__Data__:
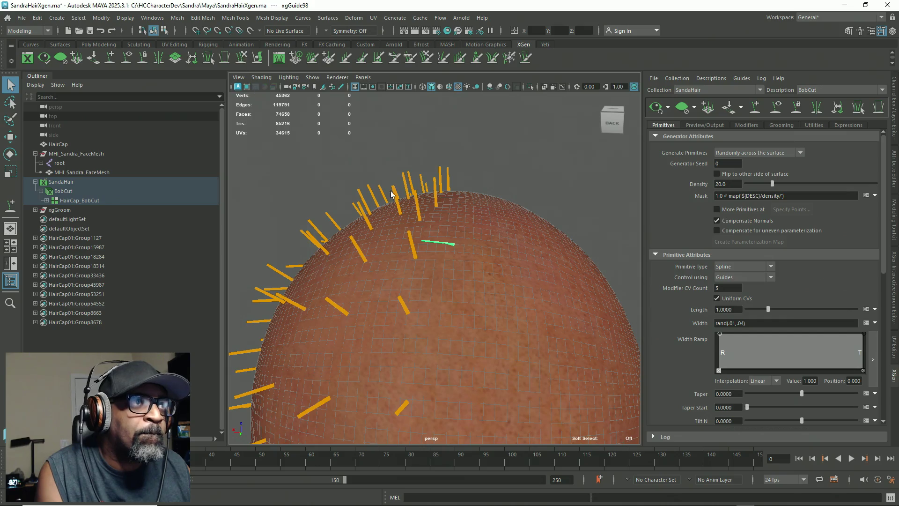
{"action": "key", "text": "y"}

* * *

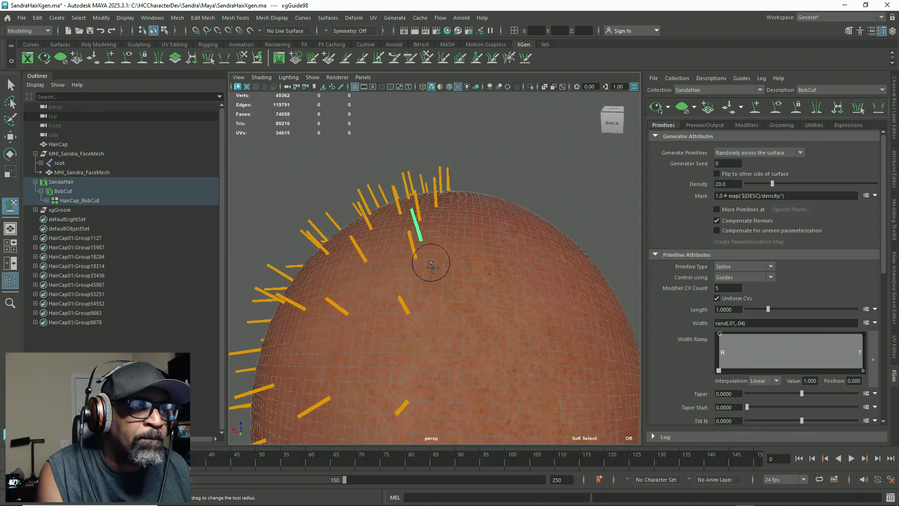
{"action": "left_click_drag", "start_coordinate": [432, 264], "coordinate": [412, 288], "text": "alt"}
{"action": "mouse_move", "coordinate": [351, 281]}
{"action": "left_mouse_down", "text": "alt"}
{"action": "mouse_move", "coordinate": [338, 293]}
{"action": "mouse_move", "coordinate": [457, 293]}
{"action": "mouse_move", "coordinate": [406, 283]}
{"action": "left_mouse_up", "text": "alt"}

__Work instruction__: Each line holding the word "text" must be copied from the data.

__Output__:
{"action": "key", "text": "y"}
{"action": "left_click_drag", "start_coordinate": [432, 264], "coordinate": [412, 288], "text": "alt"}
{"action": "left_mouse_down", "text": "alt"}
{"action": "left_mouse_up", "text": "alt"}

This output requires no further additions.